SYY is a Chinese herbal extract consisting of
Salvia miltiorrhiza Bge. and four other herbs. Some components of SYY have demonstrated value in treating malignancies [
25,
26]. In our previous study [
17], SYY effectively inhibited tumor growth and metastasis, and increased survival in a similar HCC nude mouse model bearing MHCC97H (a cell line with high metastatic potential originating from MHCC97 cells [
13]) xenograft. The induction of apoptosis and downregulation of MMP-2 and VEGF were suggested to be responsible for the anticancer effect of SYY. In the present study, we further evaluated the effects of SYY on oxaliplatin pre-treated tumors to determine its effects against chemotherapy-related cancer metastasis. We demonstrated that SYY treatment at doses of 4.2 g/kg and 8.4 g/kg significantly inhibited the metastatic potential of residual HCC after chemotherapy and prolonged mouse survival. Thus SYY treatment may attenuate the opposite effect of oxaliplatin treatment, thereby improving treatment efficacy. Furthermore, the restoration of E-cadherin and arrest of cadherin switch in SYY-treated tumors suggest that EMT inhibition may play a role in SYY effects.
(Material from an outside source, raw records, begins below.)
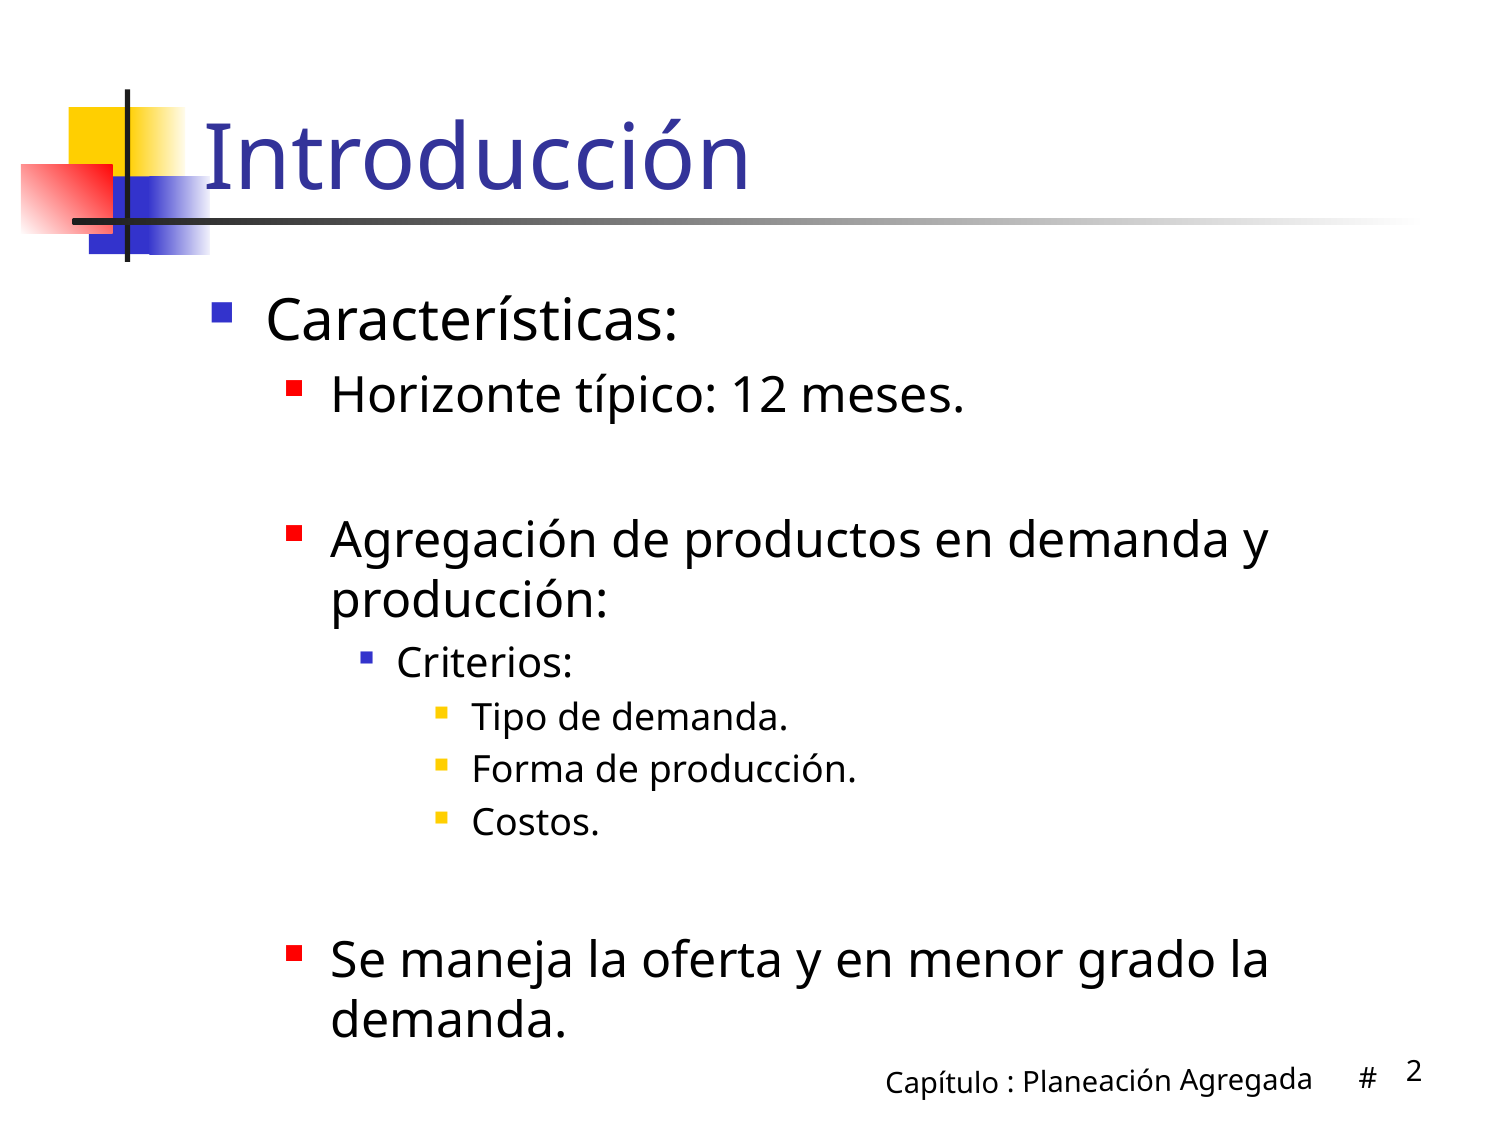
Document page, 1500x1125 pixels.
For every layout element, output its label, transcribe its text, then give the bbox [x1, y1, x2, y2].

title Introducción [188, 27, 1468, 216]
footer Capítulo : Planeación Agregada # [836, 1028, 1427, 1109]
slide_number 2 [1124, 1024, 1438, 1101]
list Características: Horizonte típico: 12 meses. Agregación de productos en demanda y producción: Criterios: Tipo de demanda. Forma de producción. Costos. Se maneja la oferta y en menor grado la demanda. [193, 274, 1470, 1007]
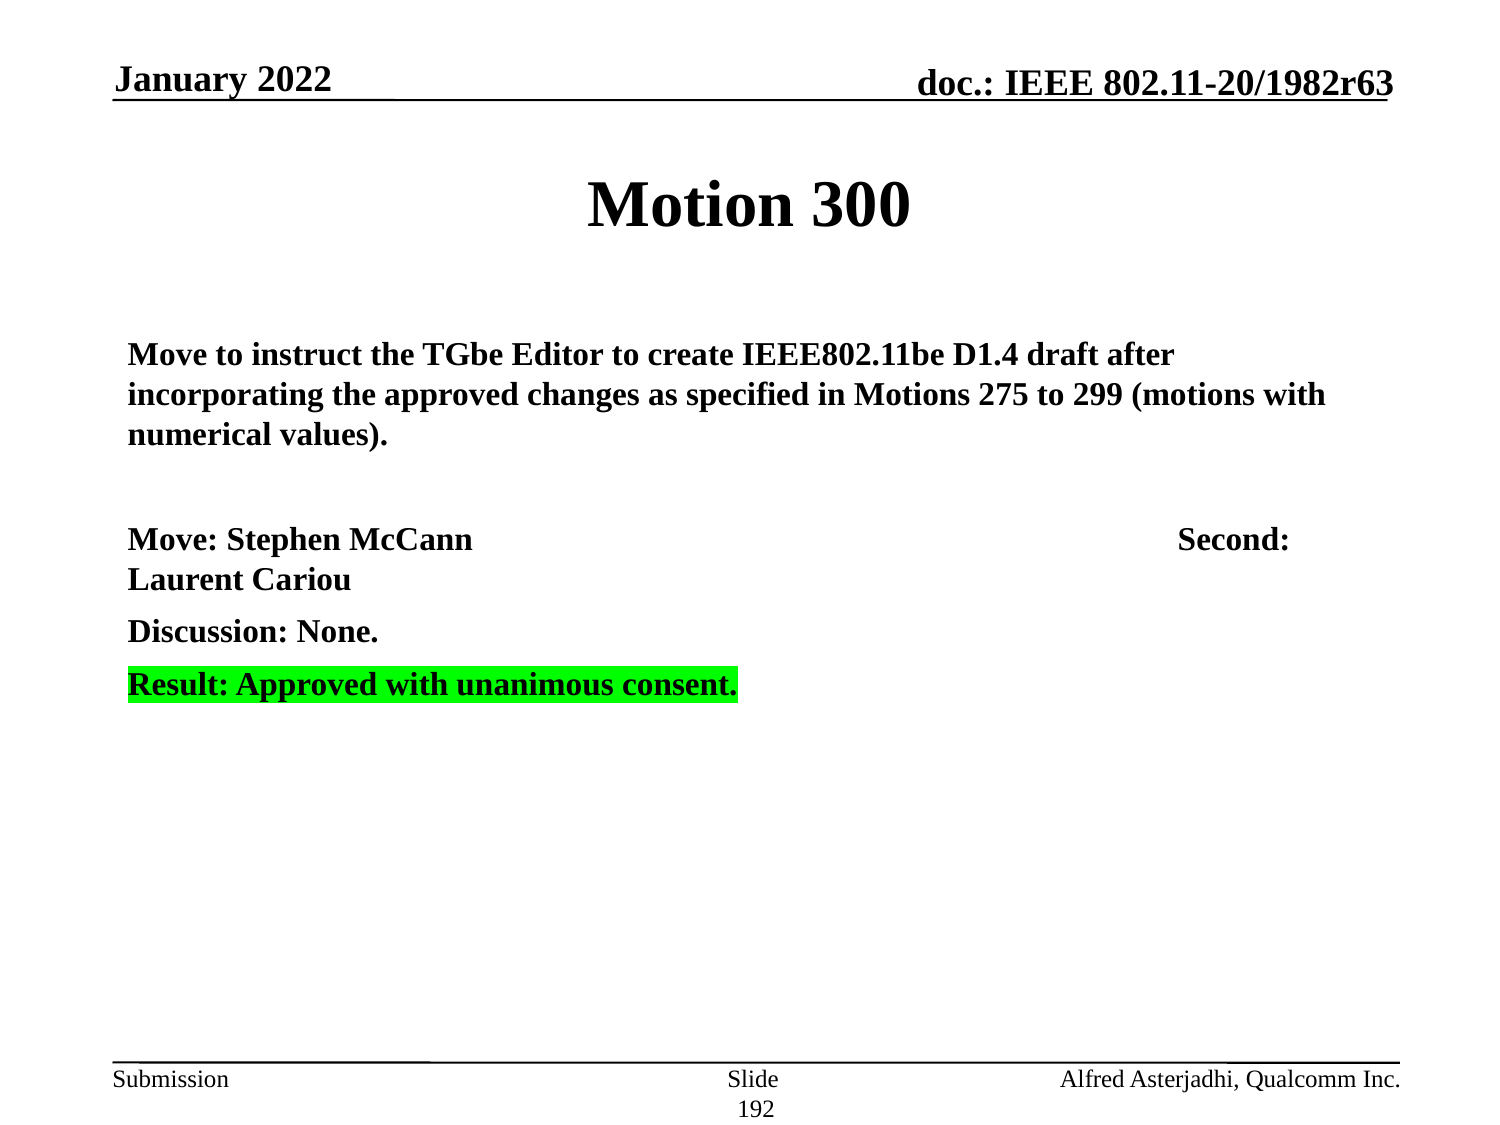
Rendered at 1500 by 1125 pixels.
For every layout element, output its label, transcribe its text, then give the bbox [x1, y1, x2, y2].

footer Alfred Asterjadhi, Qualcomm Inc. [878, 1061, 1402, 1093]
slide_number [114, 54, 423, 100]
title Motion 300 [112, 112, 1388, 288]
slide_number Slide 192 [712, 1061, 800, 1123]
list Move to instruct the TGbe Editor to create IEEE802.11be D1.4 draft after incorporating the approved changes as specified in Motions 275 to 299 (motions with numerical values). Move: Stephen McCann Second: Laurent Cariou Discussion: None. Result: Approved with unanimous consent. [112, 324, 1388, 1000]
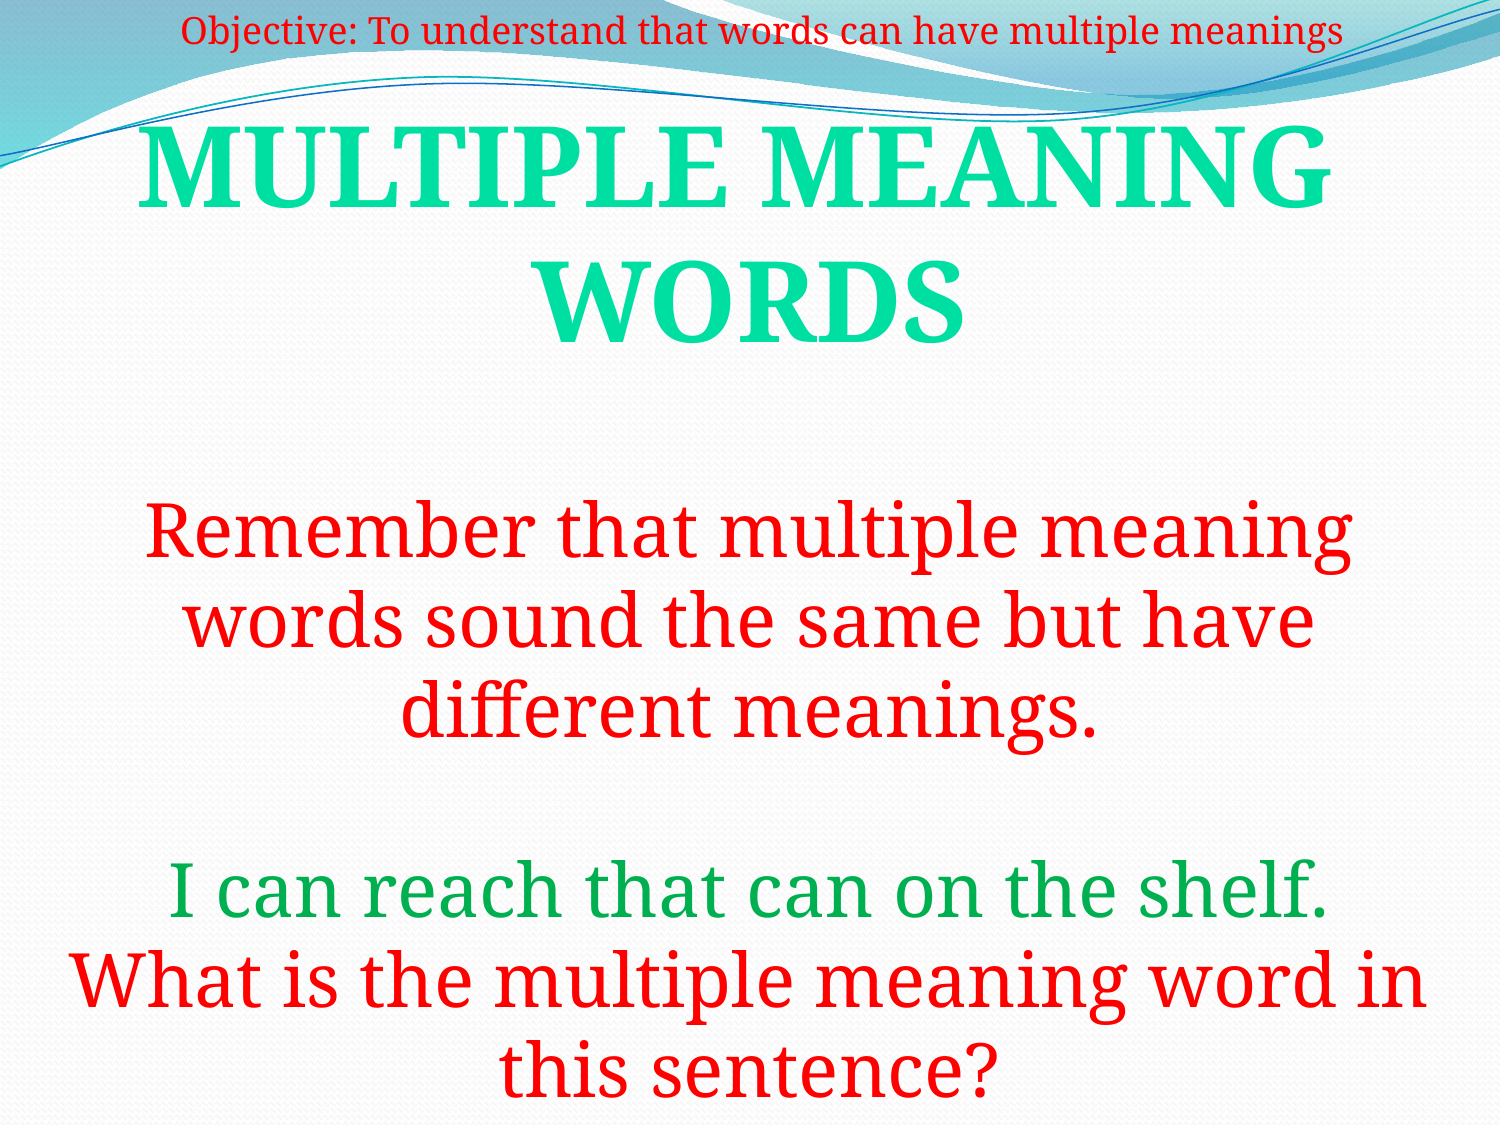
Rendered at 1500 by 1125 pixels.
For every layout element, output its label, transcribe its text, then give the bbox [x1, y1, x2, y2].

text_box Remember that multiple meaning words sound the same but have different meanings. I can reach that can on the shelf. What is the multiple meaning word in this sentence? [37, 474, 1463, 1120]
text_box Objective: To understand that words can have multiple meanings [99, 0, 1425, 60]
text_box Multiple Meaning Words [0, 87, 1500, 373]
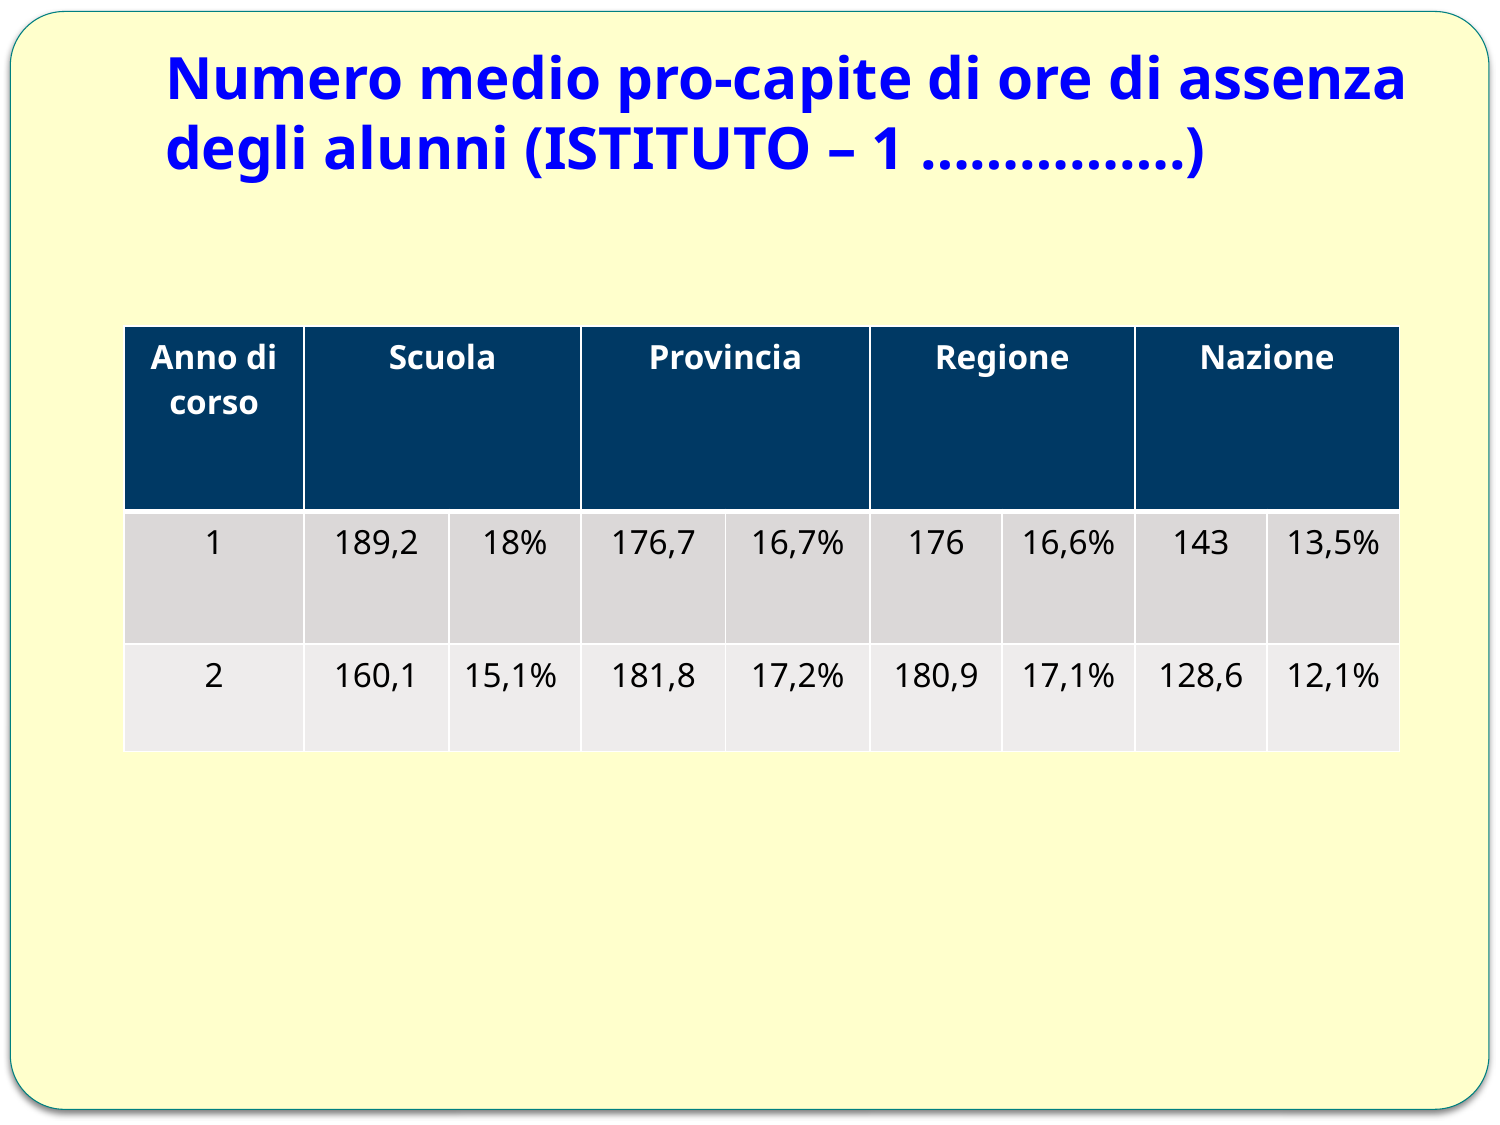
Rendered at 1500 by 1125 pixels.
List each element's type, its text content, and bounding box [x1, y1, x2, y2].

table_cell 16,7% [726, 514, 869, 643]
table_cell 15,1% [450, 645, 580, 751]
table_cell 1 [125, 514, 303, 643]
table_cell 12,1% [1268, 645, 1399, 751]
table_cell 176,7 [582, 514, 725, 643]
table_cell 2 [125, 645, 303, 751]
table_cell 17,2% [726, 645, 869, 751]
table_cell 128,6 [1136, 645, 1266, 751]
table_cell 17,1% [1003, 645, 1134, 751]
table_cell 160,1 [305, 645, 448, 751]
table_cell 180,9 [871, 645, 1001, 751]
table_cell 189,2 [305, 514, 448, 643]
table_cell 13,5% [1268, 514, 1399, 643]
table_header Scuola [305, 327, 580, 509]
table_header Nazione [1136, 327, 1399, 509]
title Numero medio pro-capite di ore di assenza degli alunni (ISTITUTO – 1 …………….) [149, 35, 1426, 197]
table_cell 16,6% [1003, 514, 1134, 643]
table_header Anno di corso [125, 327, 303, 509]
table_header Provincia [582, 327, 869, 509]
table_header Regione [871, 327, 1134, 509]
table_cell 176 [871, 514, 1001, 643]
table_cell 143 [1136, 514, 1266, 643]
table_cell 181,8 [582, 645, 725, 751]
table_cell 18% [450, 514, 580, 643]
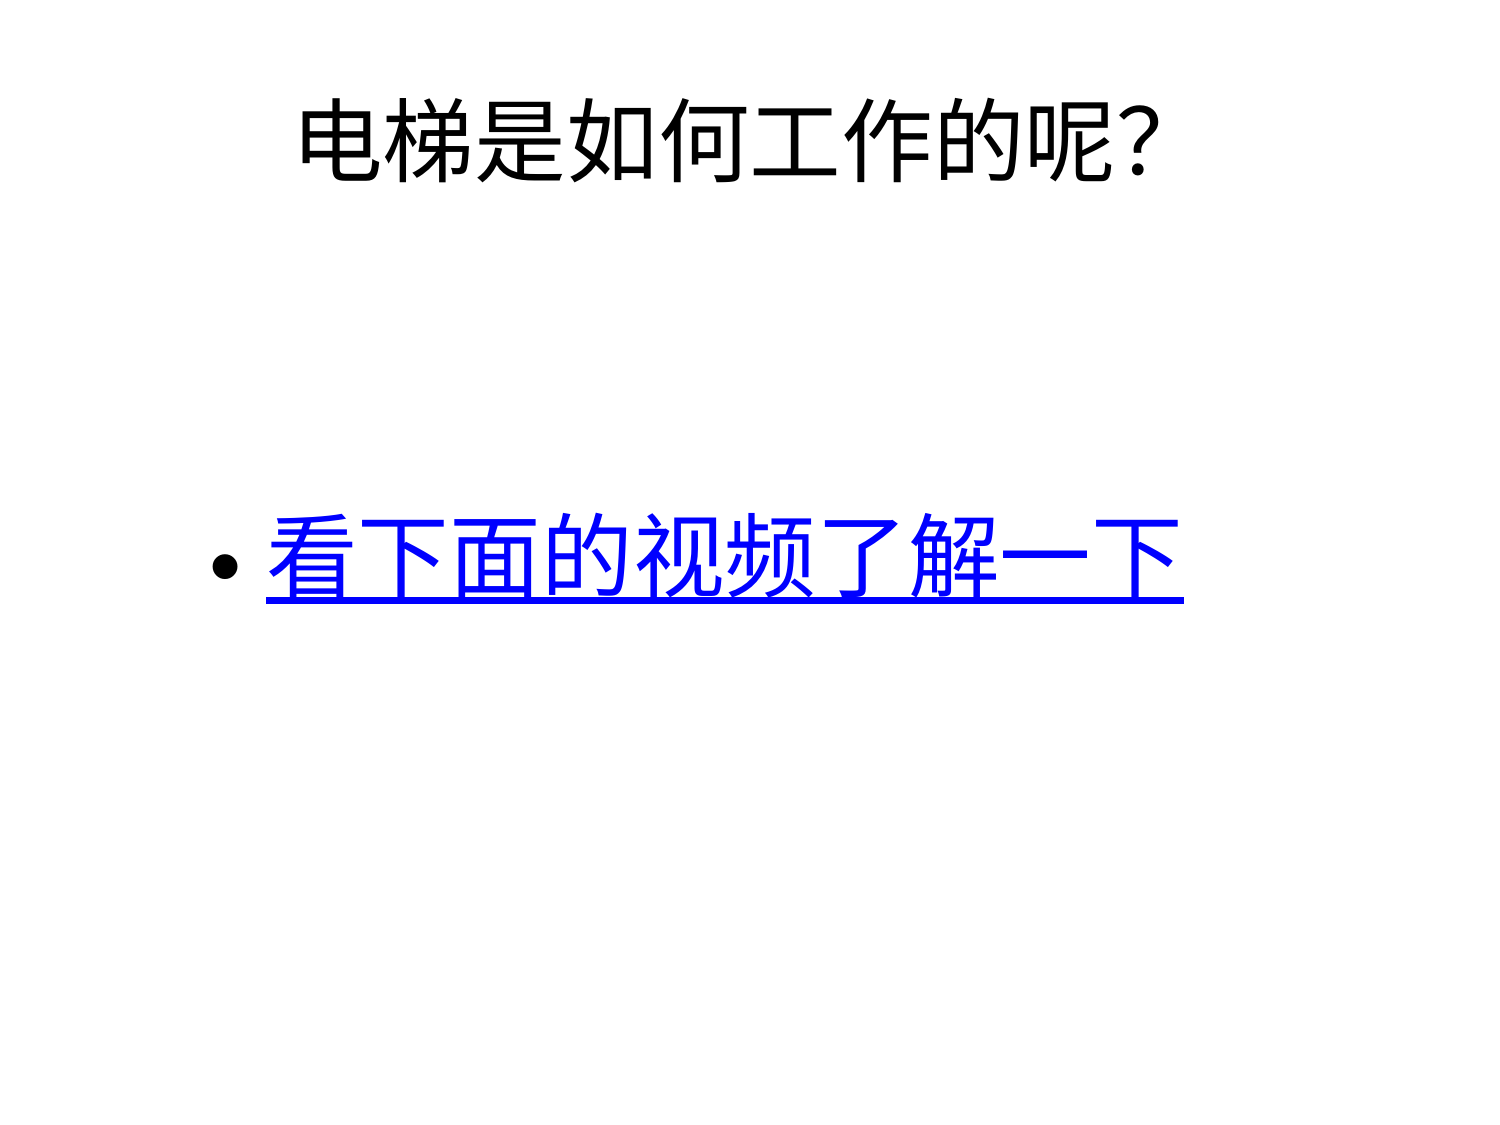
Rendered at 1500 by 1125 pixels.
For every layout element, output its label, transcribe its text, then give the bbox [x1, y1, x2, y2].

title 电梯是如何工作的呢？ [75, 45, 1425, 233]
list 看下面的视频了解一下 [194, 491, 1425, 1005]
In addition to recent studies that demonstrated EMT attenuation by a herbal prescription Wen-pi-tang-Hab-Wu-ling-san and a medicinal herb Panax notoginseng in kidney cells against fibrosis[
27,
28], we showed here that the arrest of EMT was also linked to the anticancer effects of traditional Chinese medicine. Expression of MMP2 and VEGF was found to be important in the EMT program, with relevance to the induction of transcription factor Snail [
21,
23,
29]. Hence, the attenuation of EMT by SYY demonstrated in the present study supports our previous findings by providing underlying mechanisms. One limitation of the present study is the lack of detailed understanding of the relationship between EMT arrest and SYY treatment due to its complexity. Therefore, additional basic research is needed.
Acknowledgements
We thank professor Zhao-Chong Zeng for his smart suggestions for the revision of the paper, Rui-Xia Sun, Jie Chen, and Yan Zhao for their help with the in vitro experiments, Qiong Xue, Dong-Mei Gao, and Jun Chen for their help with the animal model experiments, Xiu-Yan Huang, Xin Zhang and Yu Chao for their support in animal studies with Songyou Yin. This research project was supported by grants from the Foundation of China National '211' Project for Higher Education (No. 2007-353).
Competing interests
The authors declare that they have no competing interests.
Authors' contributions
WX, ZYT, ZGR, HCS, SJQ, LW, BBL and QSL contributed to the study design, analysis and interpretation of data. ZYT conceived the study. WX performed the experiment. WZ, WQW and LL participated in the establishment of nude mice model. XDZ participated in statistical analysis. WX and ZGR drafted the manuscript. ZYT carried out the revision and provided important suggestions. All authors approved the final manuscript.